LLM Code Quality: Plausible vs Correct
- Broad agreement that LLMs produce “plausible” code: syntactically fine, often functionally passing simple tests, but with hidden bugs or terrible performance.
- Case studies: a Rust SQLite clone that passes tests but is orders of magnitude slower; a fleur‑de‑lis drawing task where models flounder on novel procedural geometry; naive S3→Postgres imports that miss efficient mechanisms.
- Several note that humans also write plausible-but-buggy code; 100% correctness was never the real bar.
Effective Usage Patterns and Workflows
- Best outcomes come from treating models like junior devs: specify constraints, architecture, and acceptance tests; make them plan first; decompose into small tasks.
- Planning modes, “don’t code yet, ask clarifying questions,” and top‑down architecture design are repeatedly recommended.
- Some prefer LLMs as autocomplete for small snippets; large agentic rewrites are seen as brittle and hard to review.
Failure Modes and Limitations
- Common issues: code bloat, endless patching instead of refactoring, partial migrations, hallucinated APIs, weak tests/mocking, and compounding tech debt.
- Performance: models default to naive algorithms unless explicitly prompted to research and compare faster approaches.

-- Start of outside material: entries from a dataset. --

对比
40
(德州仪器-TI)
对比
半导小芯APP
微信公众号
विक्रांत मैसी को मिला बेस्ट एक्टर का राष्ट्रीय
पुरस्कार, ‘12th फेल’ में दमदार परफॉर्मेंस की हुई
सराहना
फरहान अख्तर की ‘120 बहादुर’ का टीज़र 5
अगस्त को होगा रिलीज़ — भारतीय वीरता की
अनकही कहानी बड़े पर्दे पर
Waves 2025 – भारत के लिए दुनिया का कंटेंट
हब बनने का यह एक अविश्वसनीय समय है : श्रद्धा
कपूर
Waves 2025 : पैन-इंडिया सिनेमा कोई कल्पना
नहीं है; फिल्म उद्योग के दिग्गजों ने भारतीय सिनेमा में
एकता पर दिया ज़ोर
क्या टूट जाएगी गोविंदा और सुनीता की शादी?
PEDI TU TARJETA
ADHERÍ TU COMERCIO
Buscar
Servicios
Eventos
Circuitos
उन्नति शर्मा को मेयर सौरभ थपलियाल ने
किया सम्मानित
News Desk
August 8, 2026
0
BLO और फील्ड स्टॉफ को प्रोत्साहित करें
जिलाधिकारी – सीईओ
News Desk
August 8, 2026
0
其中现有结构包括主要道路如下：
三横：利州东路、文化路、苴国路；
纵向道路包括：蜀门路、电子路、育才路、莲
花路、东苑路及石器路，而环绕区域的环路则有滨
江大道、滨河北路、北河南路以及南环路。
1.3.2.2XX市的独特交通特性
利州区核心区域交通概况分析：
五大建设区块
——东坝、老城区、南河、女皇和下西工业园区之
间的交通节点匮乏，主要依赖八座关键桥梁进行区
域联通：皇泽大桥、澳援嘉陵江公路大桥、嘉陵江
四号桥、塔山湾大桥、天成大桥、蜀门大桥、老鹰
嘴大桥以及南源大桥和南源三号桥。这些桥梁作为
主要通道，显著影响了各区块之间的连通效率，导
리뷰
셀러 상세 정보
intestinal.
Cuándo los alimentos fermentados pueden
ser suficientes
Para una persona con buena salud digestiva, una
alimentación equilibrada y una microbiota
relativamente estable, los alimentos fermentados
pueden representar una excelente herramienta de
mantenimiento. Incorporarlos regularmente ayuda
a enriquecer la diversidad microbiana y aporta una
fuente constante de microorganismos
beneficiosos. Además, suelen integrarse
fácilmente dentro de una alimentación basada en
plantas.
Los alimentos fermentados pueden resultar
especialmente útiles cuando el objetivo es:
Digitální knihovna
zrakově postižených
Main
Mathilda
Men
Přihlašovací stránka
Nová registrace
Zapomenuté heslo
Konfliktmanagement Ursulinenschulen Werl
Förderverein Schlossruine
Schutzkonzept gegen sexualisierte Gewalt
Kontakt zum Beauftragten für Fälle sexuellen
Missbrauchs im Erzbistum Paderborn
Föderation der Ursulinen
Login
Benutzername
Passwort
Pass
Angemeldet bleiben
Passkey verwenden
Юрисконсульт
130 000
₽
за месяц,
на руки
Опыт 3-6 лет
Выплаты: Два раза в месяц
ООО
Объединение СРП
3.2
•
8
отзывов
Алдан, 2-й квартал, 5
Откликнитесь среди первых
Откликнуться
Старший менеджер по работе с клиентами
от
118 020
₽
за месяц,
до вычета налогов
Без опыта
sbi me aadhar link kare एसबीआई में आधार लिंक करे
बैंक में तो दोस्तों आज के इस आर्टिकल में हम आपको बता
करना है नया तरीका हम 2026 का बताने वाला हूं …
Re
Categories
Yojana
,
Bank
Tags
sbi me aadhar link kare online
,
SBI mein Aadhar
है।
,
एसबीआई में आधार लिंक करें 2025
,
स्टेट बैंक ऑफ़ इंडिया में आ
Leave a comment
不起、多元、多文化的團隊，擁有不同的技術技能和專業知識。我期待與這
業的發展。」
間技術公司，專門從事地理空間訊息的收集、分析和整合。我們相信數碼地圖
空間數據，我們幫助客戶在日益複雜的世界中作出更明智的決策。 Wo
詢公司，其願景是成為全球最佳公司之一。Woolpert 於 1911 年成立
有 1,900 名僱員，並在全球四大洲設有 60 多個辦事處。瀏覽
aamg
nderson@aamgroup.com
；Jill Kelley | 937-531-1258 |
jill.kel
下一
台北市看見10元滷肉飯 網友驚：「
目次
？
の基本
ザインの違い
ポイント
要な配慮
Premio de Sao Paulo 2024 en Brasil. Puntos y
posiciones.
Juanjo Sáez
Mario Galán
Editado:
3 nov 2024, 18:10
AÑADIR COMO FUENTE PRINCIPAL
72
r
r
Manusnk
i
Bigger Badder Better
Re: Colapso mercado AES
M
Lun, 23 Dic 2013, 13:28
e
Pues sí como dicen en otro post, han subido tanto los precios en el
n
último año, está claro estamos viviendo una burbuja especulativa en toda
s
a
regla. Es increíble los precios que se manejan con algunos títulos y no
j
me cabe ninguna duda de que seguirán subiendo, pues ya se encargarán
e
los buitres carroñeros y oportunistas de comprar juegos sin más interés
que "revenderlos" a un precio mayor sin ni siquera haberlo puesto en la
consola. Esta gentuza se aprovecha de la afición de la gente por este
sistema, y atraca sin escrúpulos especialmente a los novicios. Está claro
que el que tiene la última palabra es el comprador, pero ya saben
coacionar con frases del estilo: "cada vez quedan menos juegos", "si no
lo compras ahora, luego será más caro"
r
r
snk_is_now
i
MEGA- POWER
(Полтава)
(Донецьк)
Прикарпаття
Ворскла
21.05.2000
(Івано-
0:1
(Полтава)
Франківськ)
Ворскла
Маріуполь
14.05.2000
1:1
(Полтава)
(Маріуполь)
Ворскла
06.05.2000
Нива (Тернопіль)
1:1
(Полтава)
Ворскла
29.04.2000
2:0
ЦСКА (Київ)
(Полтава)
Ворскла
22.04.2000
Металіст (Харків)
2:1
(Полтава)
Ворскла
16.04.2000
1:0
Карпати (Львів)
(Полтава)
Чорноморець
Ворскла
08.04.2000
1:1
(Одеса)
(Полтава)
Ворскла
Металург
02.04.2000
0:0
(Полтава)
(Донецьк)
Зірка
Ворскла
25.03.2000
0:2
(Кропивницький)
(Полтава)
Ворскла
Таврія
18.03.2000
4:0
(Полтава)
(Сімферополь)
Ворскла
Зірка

- Visual and spatial tasks (SVG shapes, images) remain weak; proprietary or niche frameworks fare worse than mainstream stacks.
Productivity, Skills, and Workforce Impact
- Enthusiasts report 4–10x productivity, claiming LLM code can match or exceed typical enterprise quality when guided well.
- Skeptics counter that review, debugging, and architecture still dominate effort, so net gains are modest for hard problems.
- Debate over juniors: some see LLMs as accelerants; others worry trainees won’t develop deep understanding if they only “steer” agents.
Agents, Tools, and Future Directions
- Distinction made between raw LLMs, chatbots, and full agents with tools, memory, and code execution.
- Coding agents that can run benchmarks, tests, and refactors are seen as key to closing the gap between plausible and truly correct code.
- Some expect big gains from reinforcement-style finetuning in verifiable domains like code and math; others stress that hard‑won, battle‑tested designs still require time and human judgment.